- EXERCICES
**1.** D'après l'entretien sur l'alimentation carnée, depuis combien de temps Florence Burgat mène-t-elle les recherches que prolonge son livre ?
**2.** Reprenez l'entretien sur l'alimentation carnée à la suite de sa dernière phrase, en poursuivant l'échange entre la revue et les deux philosophes.

- TEXTE SOURCE
----

Ce texte est publié en partenariat avec « Sesame », revue semestrielle éditée par la Mission Agrobiosciences-INRA, qui s’intéresse aux questions alimentaires, agricoles et environnementales. Pour cet entretien dont nous publions un extrait, la rédaction de Sesame a convié les philosophes Catherine Larrère et Florence Burgat à débattre de notre alimentation carnée, à l’occasion de la parution en 2017 de l’ouvrage de Florence Burgat, « L’Humanité carnivore ».


Revue Sesame : Florence Burgat, pourquoi avoir écrit ce livre et pourquoi ce titre, L’Humanité carnivore, alors que l’on dit de l’homme qu’il est omnivore ?

Florence Burgat : Ce livre s’inscrit dans le prolongement de recherches que je mène depuis une vingtaine d’années. J’ai essayé d’écrire un ouvrage de fond qui pose une question qui, à mon avis, n’est pas véritablement posée : pourquoi l’humanité est-elle carnivore ? Nombre de disciplines comme la nutrition, l’histoire et la sociologie de l’alimentation ont répondu à cette question et apportent des éclairages mais, malgré cela, il m’a semblé qu’il restait un noyau qui n’était pas interrogé et qui le mérite pourtant.

Catherine Larrère : La consommation de viande, la condition animale sont des sujets sensibles, et le livre de Florence est un travail de très grande qualité, accessible à beaucoup. Extrêmement clair et très argumenté, il va dans le sens de mon travail sur la nature. Il est très important que sur des questions d’actualité, on ne cède pas sur l’importance d’une réflexion de fond.

----

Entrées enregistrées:
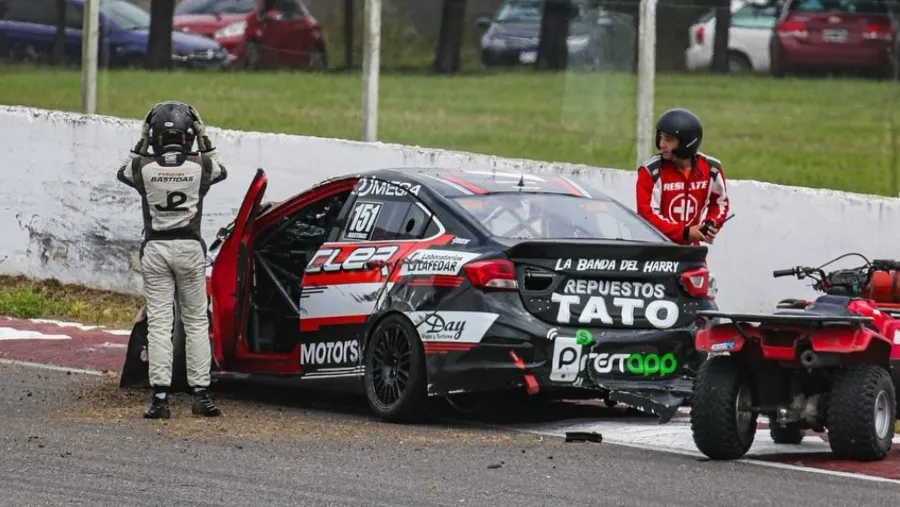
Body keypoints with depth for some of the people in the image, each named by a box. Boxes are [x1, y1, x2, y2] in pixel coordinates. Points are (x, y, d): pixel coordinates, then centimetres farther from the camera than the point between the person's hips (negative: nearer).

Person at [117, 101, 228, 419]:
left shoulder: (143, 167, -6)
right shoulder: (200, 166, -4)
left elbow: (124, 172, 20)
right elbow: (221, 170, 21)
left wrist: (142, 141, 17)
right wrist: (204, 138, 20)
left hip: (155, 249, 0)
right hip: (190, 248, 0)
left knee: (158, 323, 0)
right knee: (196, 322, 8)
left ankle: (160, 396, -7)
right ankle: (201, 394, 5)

----

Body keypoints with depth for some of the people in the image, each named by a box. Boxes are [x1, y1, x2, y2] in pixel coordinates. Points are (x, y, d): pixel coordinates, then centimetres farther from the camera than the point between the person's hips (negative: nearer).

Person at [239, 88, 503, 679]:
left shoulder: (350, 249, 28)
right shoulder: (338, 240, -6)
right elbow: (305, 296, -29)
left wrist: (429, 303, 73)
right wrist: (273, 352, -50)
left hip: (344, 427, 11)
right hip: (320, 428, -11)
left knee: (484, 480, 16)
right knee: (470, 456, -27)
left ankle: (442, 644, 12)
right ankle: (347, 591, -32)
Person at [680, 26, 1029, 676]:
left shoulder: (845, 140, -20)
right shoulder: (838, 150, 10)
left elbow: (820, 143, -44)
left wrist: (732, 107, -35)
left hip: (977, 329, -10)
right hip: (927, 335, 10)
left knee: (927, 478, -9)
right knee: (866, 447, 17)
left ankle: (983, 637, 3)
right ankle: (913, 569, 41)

----

- CORRIGÉ
**1.** Depuis une vingtaine d'années.

**2.**
F. Burgat : Ma question est « Pourquoi l’humanité mange-t-elle des animaux ? », et non « pourquoi mange-t-elle de la viande ? ». Je ne parle pas ici d’un régime alimentaire, qui est effectivement omnivore, mais bien du fait que l’humanité a institué l’alimentation carnée. Par ailleurs, l’humanité carnivore est un thème qui apparaît dans la littérature, dans les mythes…

C. Larrère : Je rappellerai la distinction entre carnassier et carnivore. Si l’humanité ne mangeait que de la viande par besoin physiologique, comme le font les loups, les chats, elle serait carnassière. Carnivore signifie que l’on mange de la viande, avec une référence qui dépasse de beaucoup l’apport de protéines dans un régime omnivore. D’où la question que se pose Florence : alors que l’humanité est omnivore, pourquoi la consommation de viande a-t-elle un rôle central, et non anecdotique ou passager ? Elle l’aborde philosophiquement, comme une question sur l’humanité dans son unité et son rapport, ou son absence de rapport à sa nature.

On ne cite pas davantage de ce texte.